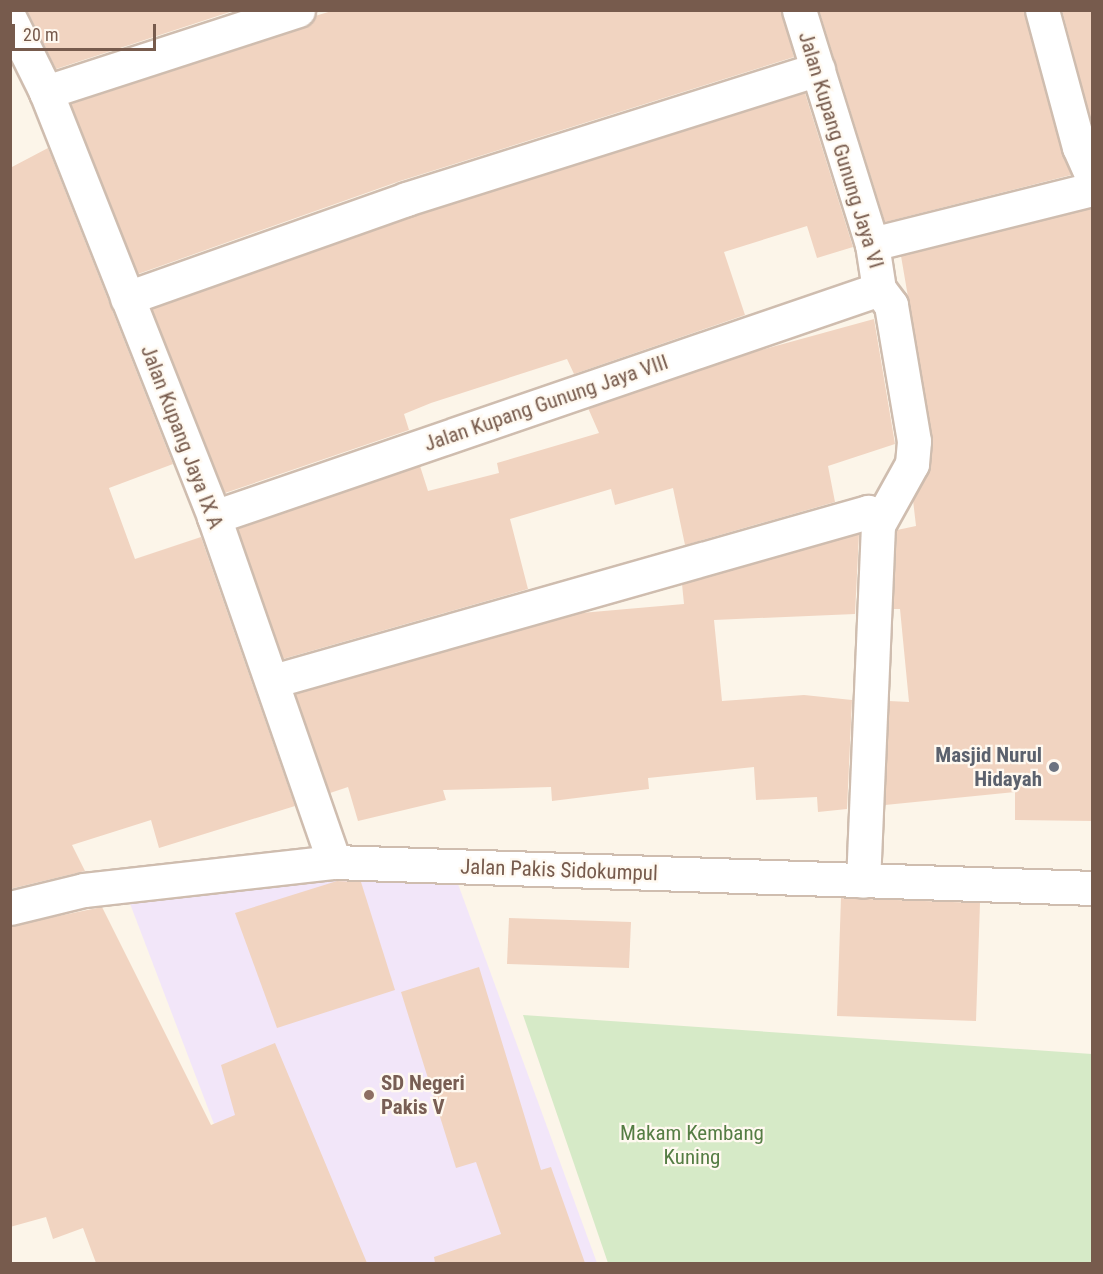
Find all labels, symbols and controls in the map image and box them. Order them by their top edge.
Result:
scale bar [15,12,159,50]
text: 20 m [23,24,58,45]
street label: Jalan Kupang Gunung Jaya VI [793,29,889,271]
street label: Jalan Kupang Jaya IX A [135,342,229,532]
street label: Jalan Kupang Gunung Jaya VIII [421,349,671,457]
place label: Masjid Nurul Hidayah [935,742,1042,792]
marker: Masjid Nurul Hidayah [1047,760,1061,774]
street label: Jalan Pakis Sidokumpul [460,854,658,886]
place label: SD Negeri Pakis V [381,1070,465,1120]
marker: SD Negeri Pakis V [362,1088,376,1102]
park label: Makam Kembang Kuning [620,1120,764,1170]

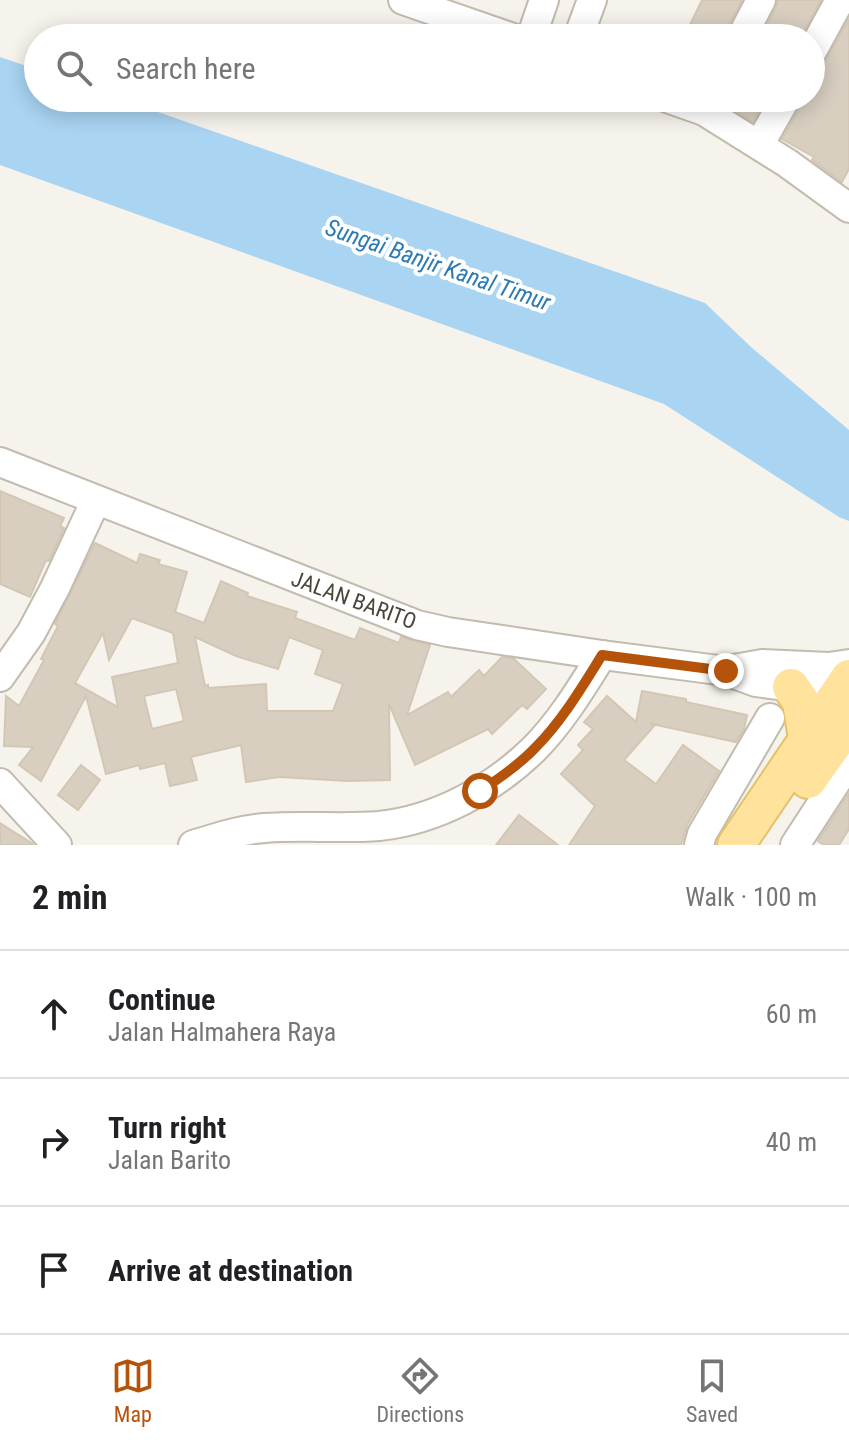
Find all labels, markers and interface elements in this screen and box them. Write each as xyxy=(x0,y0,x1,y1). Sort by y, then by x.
search box xyxy=(24,24,825,112)
icon: search xyxy=(52,46,96,90)
text: Search here xyxy=(116,51,256,86)
water label: Sungai Banjir Kanal Timur xyxy=(322,213,555,317)
street label: JALAN BARITO xyxy=(288,566,420,634)
route end xyxy=(708,653,744,689)
route start xyxy=(462,773,498,809)
text: 2 min xyxy=(32,877,108,917)
text: Walk · 100 m xyxy=(685,882,817,912)
text: Continue xyxy=(108,982,215,1017)
icon: ahead xyxy=(32,992,76,1036)
text: 60 m xyxy=(766,999,817,1029)
text: Jalan Halmahera Raya xyxy=(108,1017,336,1047)
text: Turn right xyxy=(108,1110,226,1145)
icon: right xyxy=(32,1120,76,1164)
text: 40 m xyxy=(766,1127,817,1157)
text: Jalan Barito xyxy=(108,1145,231,1175)
icon: arrive xyxy=(32,1248,76,1292)
text: Arrive at destination xyxy=(108,1253,353,1288)
tab: Map xyxy=(111,1354,155,1427)
tab: Directions xyxy=(376,1354,464,1427)
tab: Saved xyxy=(686,1354,738,1427)

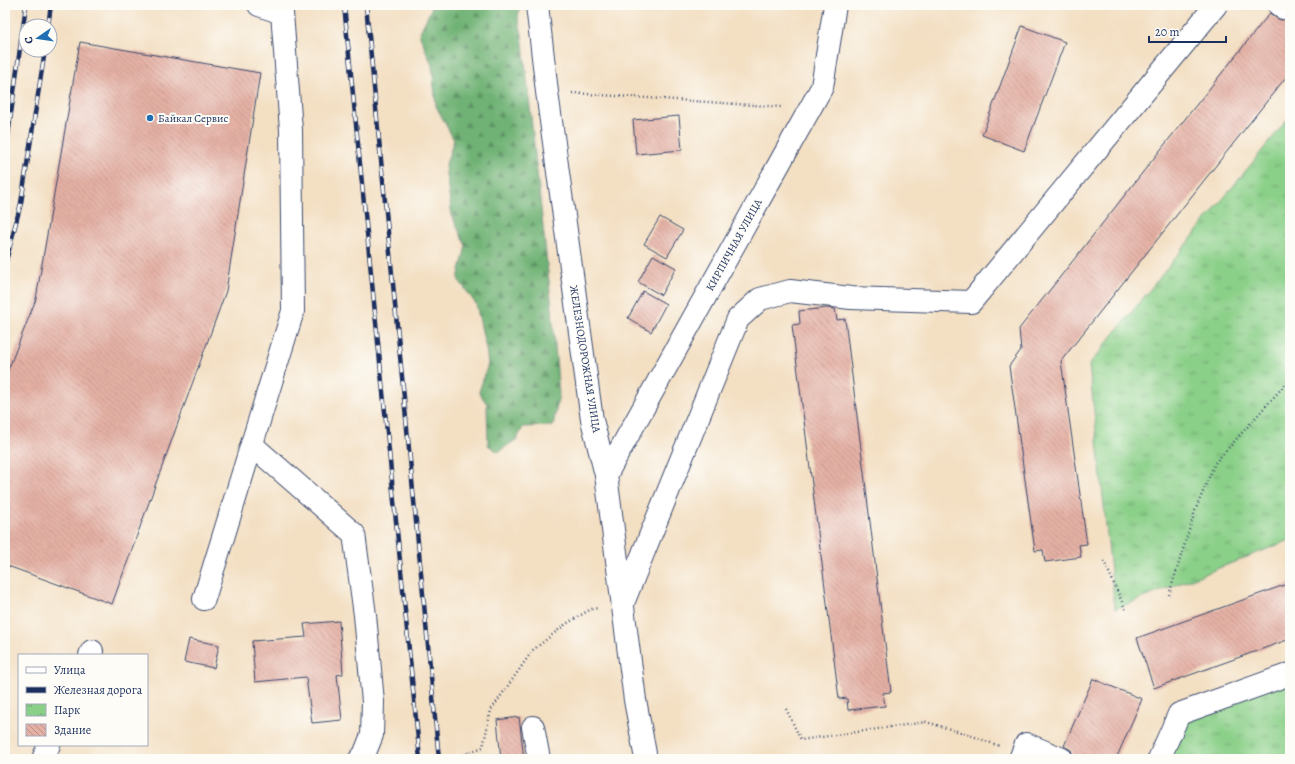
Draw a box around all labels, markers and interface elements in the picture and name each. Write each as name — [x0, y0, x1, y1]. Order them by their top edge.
north arrow — [18, 18, 58, 58]
scale bar — [1149, 18, 1226, 44]
text: 20 m — [1155, 24, 1179, 40]
text: С — [21, 35, 37, 45]
place label: Байкал Сервис — [158, 111, 228, 126]
marker: Байкал Сервис — [145, 113, 155, 123]
street label: КИРПИЧНАЯ УЛИЦА — [702, 196, 766, 294]
street label: ЖЕЛЕЗНОДОРОЖНАЯ УЛИЦА — [566, 284, 604, 434]
legend — [18, 654, 148, 746]
text: Улица — [54, 662, 86, 678]
text: Железная дорога — [54, 682, 143, 698]
text: Парк — [54, 702, 80, 718]
text: Здание — [54, 722, 91, 738]

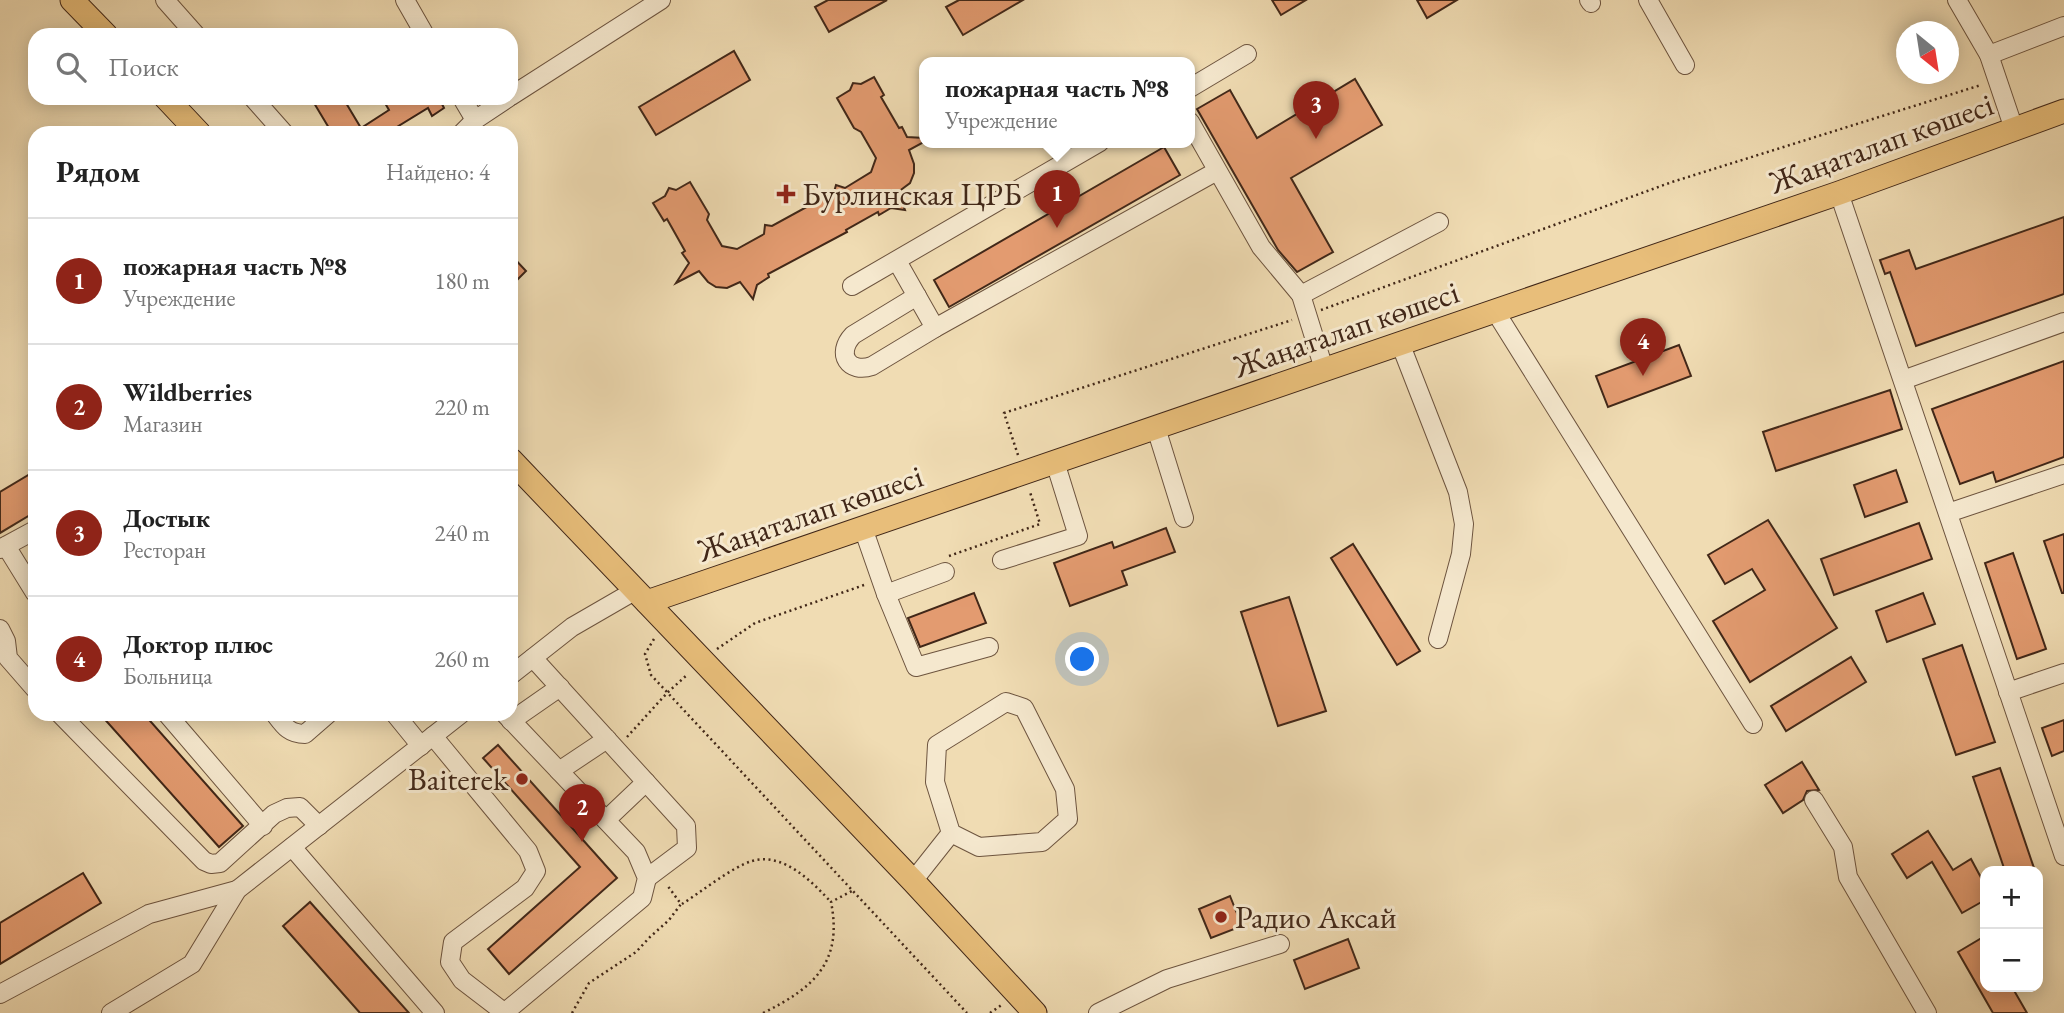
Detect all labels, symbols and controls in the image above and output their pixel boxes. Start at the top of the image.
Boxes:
north arrow [1896,21,1959,84]
search box [28,28,518,105]
icon: search [52,48,90,86]
text: Поиск [108,50,179,84]
popup [919,57,1195,148]
text: пожарная часть №8 [945,71,1169,105]
pin: 3 [1293,81,1339,139]
street label: Жаңаталап көшесі [1762,83,1999,203]
text: Учреждение [945,105,1058,135]
text: Рядом [56,152,140,191]
text: Найдено: 4 [386,157,490,187]
pin: 1 [1034,170,1080,228]
place label: Бурлинская ЦРБ [802,173,1022,215]
marker: Бурлинская ЦРБ [776,184,796,204]
text: пожарная часть №8 [123,249,347,283]
text: 1 [73,266,85,296]
text: 180 m [434,266,490,296]
street label: Жаңаталап көшесі [1227,271,1464,388]
text: Учреждение [123,283,236,313]
pin: 4 [1620,318,1666,376]
text: Wildberries [123,375,252,409]
text: 2 [73,392,85,422]
text: 220 m [434,392,490,422]
text: Магазин [123,409,202,439]
street label: Жаңаталап көшесі [691,455,928,572]
text: Достык [123,501,210,535]
text: 3 [73,518,85,548]
text: 240 m [434,518,490,548]
text: Ресторан [123,535,206,565]
text: Доктор плюс [123,627,273,661]
your location [1065,642,1099,676]
text: 4 [73,644,85,674]
text: 260 m [434,644,490,674]
text: Больница [123,661,212,691]
place label: Baiterek [408,758,509,800]
marker: Baiterek [514,771,530,787]
pin: 2 [559,784,605,842]
map controls [1980,866,2043,992]
button: + [1980,866,2043,929]
place label: Радио Аксай [1235,896,1397,938]
marker: Радио Аксай [1213,909,1229,925]
button: − [1980,929,2043,992]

┄┄┄┄┄┄┄┄┄┄

Wherever the string "Kupang" occurs in the records, copy the line it is in.

* [Answer space]:
street label: Jalan Kupang Gunung Jaya VI [793,29,889,271]
street label: Jalan Kupang Jaya IX A [135,342,229,532]
street label: Jalan Kupang Gunung Jaya VIII [421,349,671,457]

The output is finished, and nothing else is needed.